Davic drew a deep breath. “Captain, Earl Thomson’s car was stolen several months ago, correct?”

“Yes.”

“The theft was duly reported at that time. Correct?”

“Yes.”

“Then why... why, Captain Slocum, did you and your lieutenant seize on the pretext of a stolen car investigation to interrogate my client about a rape case and an alleged victim named Shana Selby?”

“We were exercising” — Slocum paused and wiped his forehead with a handkerchief — “what I’d term a discretionary caution—”

“In regard to what, Captain? A car had been stolen. You had news of that fact. You then interrogated Earl Thomson about the details and the locale of a rape case, did you not?”

“Yes, sir.”

“Was he a suspect in that case?”

“No, sir.”

“Then why, Captain, did you ask him about Vinegar Hill? Or about Shana Selby?”
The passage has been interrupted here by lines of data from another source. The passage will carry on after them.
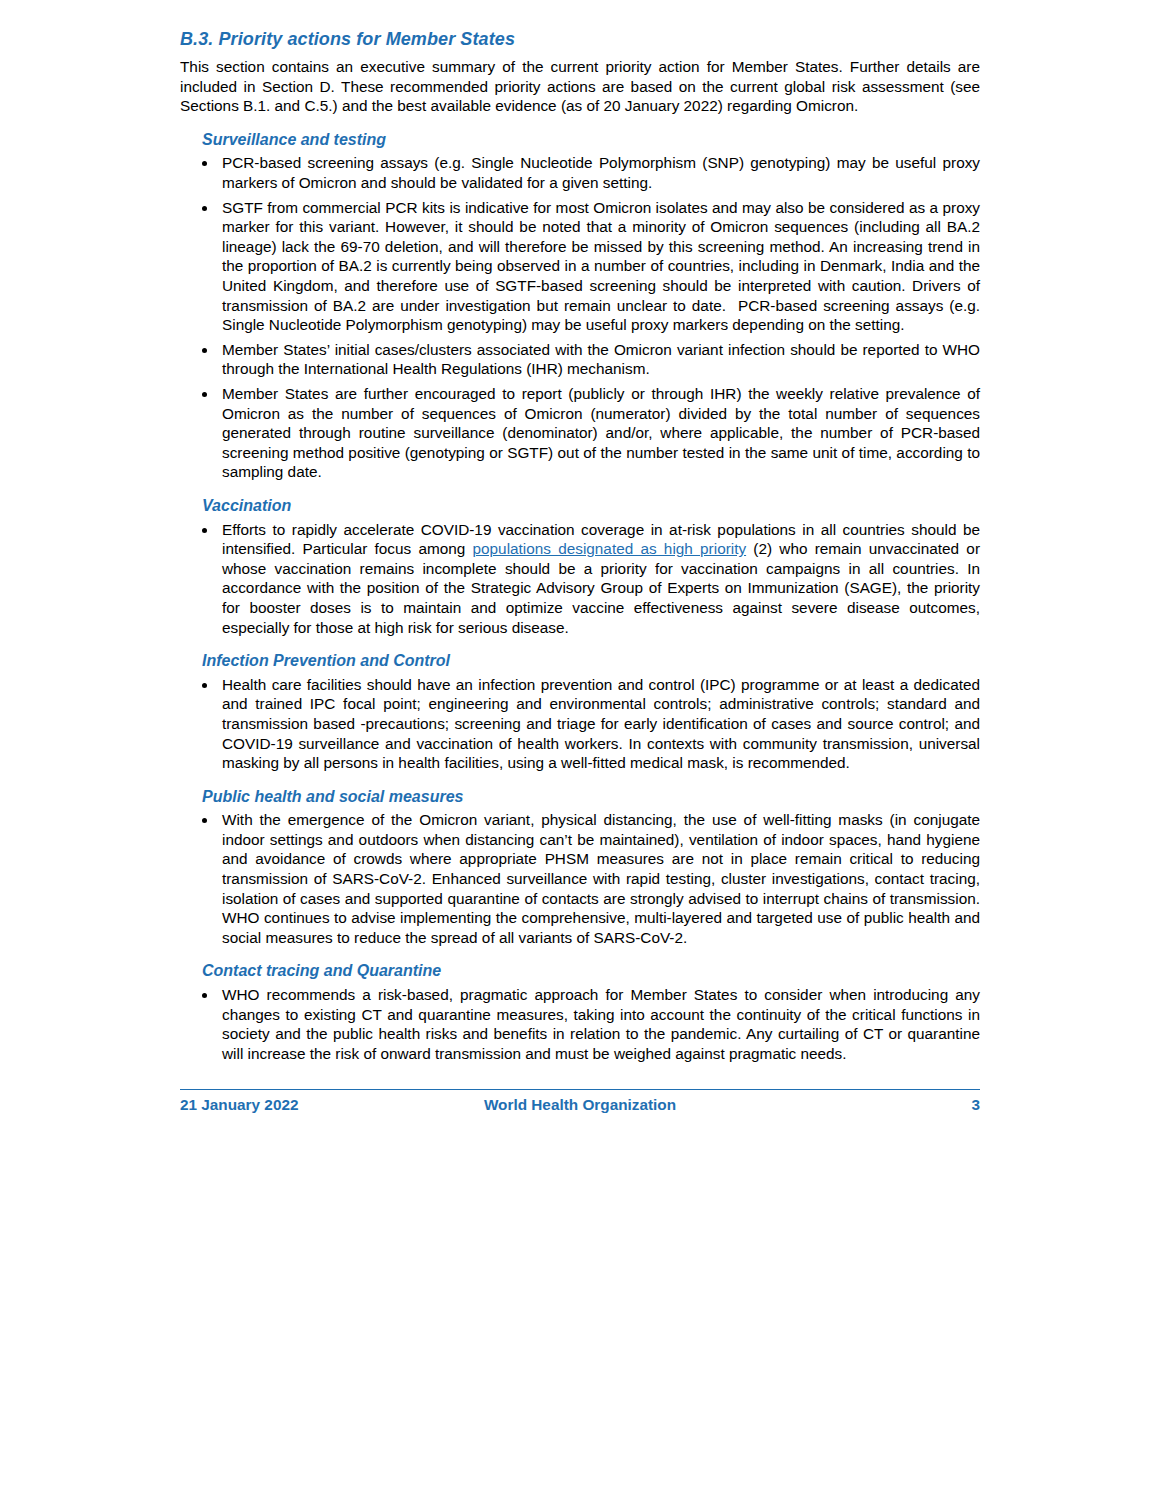B.3. Priority actions for Member States
This section contains an executive summary of the current priority action for Member States. Further details are included in Section D. These recommended priority actions are based on the current global risk assessment (see Sections B.1. and C.5.) and the best available evidence (as of 20 January 2022) regarding Omicron.
Surveillance and testing
PCR-based screening assays (e.g. Single Nucleotide Polymorphism (SNP) genotyping) may be useful proxy markers of Omicron and should be validated for a given setting.
SGTF from commercial PCR kits is indicative for most Omicron isolates and may also be considered as a proxy marker for this variant. However, it should be noted that a minority of Omicron sequences (including all BA.2 lineage) lack the 69-70 deletion, and will therefore be missed by this screening method. An increasing trend in the proportion of BA.2 is currently being observed in a number of countries, including in Denmark, India and the United Kingdom, and therefore use of SGTF-based screening should be interpreted with caution. Drivers of transmission of BA.2 are under investigation but remain unclear to date. PCR-based screening assays (e.g. Single Nucleotide Polymorphism genotyping) may be useful proxy markers depending on the setting.
Member States’ initial cases/clusters associated with the Omicron variant infection should be reported to WHO through the International Health Regulations (IHR) mechanism.
Member States are further encouraged to report (publicly or through IHR) the weekly relative prevalence of Omicron as the number of sequences of Omicron (numerator) divided by the total number of sequences generated through routine surveillance (denominator) and/or, where applicable, the number of PCR-based screening method positive (genotyping or SGTF) out of the number tested in the same unit of time, according to sampling date.
Vaccination
Efforts to rapidly accelerate COVID-19 vaccination coverage in at-risk populations in all countries should be intensified. Particular focus among populations designated as high priority (2) who remain unvaccinated or whose vaccination remains incomplete should be a priority for vaccination campaigns in all countries. In accordance with the position of the Strategic Advisory Group of Experts on Immunization (SAGE), the priority for booster doses is to maintain and optimize vaccine effectiveness against severe disease outcomes, especially for those at high risk for serious disease.
Infection Prevention and Control
Health care facilities should have an infection prevention and control (IPC) programme or at least a dedicated and trained IPC focal point; engineering and environmental controls; administrative controls; standard and transmission based -precautions; screening and triage for early identification of cases and source control; and COVID-19 surveillance and vaccination of health workers. In contexts with community transmission, universal masking by all persons in health facilities, using a well-fitted medical mask, is recommended.
Public health and social measures
With the emergence of the Omicron variant, physical distancing, the use of well-fitting masks (in conjugate indoor settings and outdoors when distancing can’t be maintained), ventilation of indoor spaces, hand hygiene and avoidance of crowds where appropriate PHSM measures are not in place remain critical to reducing transmission of SARS-CoV-2. Enhanced surveillance with rapid testing, cluster investigations, contact tracing, isolation of cases and supported quarantine of contacts are strongly advised to interrupt chains of transmission. WHO continues to advise implementing the comprehensive, multi-layered and targeted use of public health and social measures to reduce the spread of all variants of SARS-CoV-2.
Contact tracing and Quarantine
WHO recommends a risk-based, pragmatic approach for Member States to consider when introducing any changes to existing CT and quarantine measures, taking into account the continuity of the critical functions in society and the public health risks and benefits in relation to the pandemic. Any curtailing of CT or quarantine will increase the risk of onward transmission and must be weighed against pragmatic needs.
21 January 2022
World Health Organization
3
“We were looking for... links.”

“Captain, will you agree you have violated my client’s civil rights?”

“No, because—”

“Will you admit” — Davic was raising his voice — “that you have abused your authority?”

“Your Honor!” Brett raised her voice too. “It isn’t my place to remind Mr. Davic that this isn’t a playpen for his tantrums. This is a court of law and—”

“Sustained. Mr. Davic, you will observe the proprieties and... and not badger the witness.”

“I apologize, Your Honor, I apologize to the court and to the jury. It is my sincere intention to conduct myself with decorum. But at the risk of your displeasure, I must state that I am here in your courtroom for one purpose, and that is to fight for justice for my client...” Davic turned from the witness stand and dismissed Slocum with a gesture, saying, “I have no further questions, Your Honor.”

The jury, it seemed to Selby, was favorably impressed by Davic’s defiant and emotional attitude. Glancing at Brett, he saw a tension in her face as she spoke quietly to Shana, touching her arm, a quick gesture to reassure her.

Selby now decided what he’d suspected all along — the scales of justice in this old courtroom, with its solid pine floor smelling so cleanly of good, rubbed-in linseed oil, had been carefully tipped from the start against his daughter.

He decided to do something about it.

The insurance agent, Jay Mooney, lived on a residential street near East Chester’s slums, the stretch of ancient row houses and tar-paper shacks that bordered the Brandywine.

“They’re not bad neighbors,” Mooney said, leading Selby into his overheated living room. A twenty-four-inch color TV glowed from a corner, coughing out bursts of canned laughter and applause. An upright typewriter rested on a card table surrounded by a clutter of dusty business stationery and insurance forms. What was left of Mooney’s dinner, crusts of pizza and several empty beer cans, were on a coffee table. A single fly walked around on the flakes of tomato-flecked dough.

“We do just fine here with our dusky friends along the river.” Mooney snapped off the TV set. “Sit down, Harry. Failure creates sympathy, and we’re all failures at this end of town. Can I get you a drink?”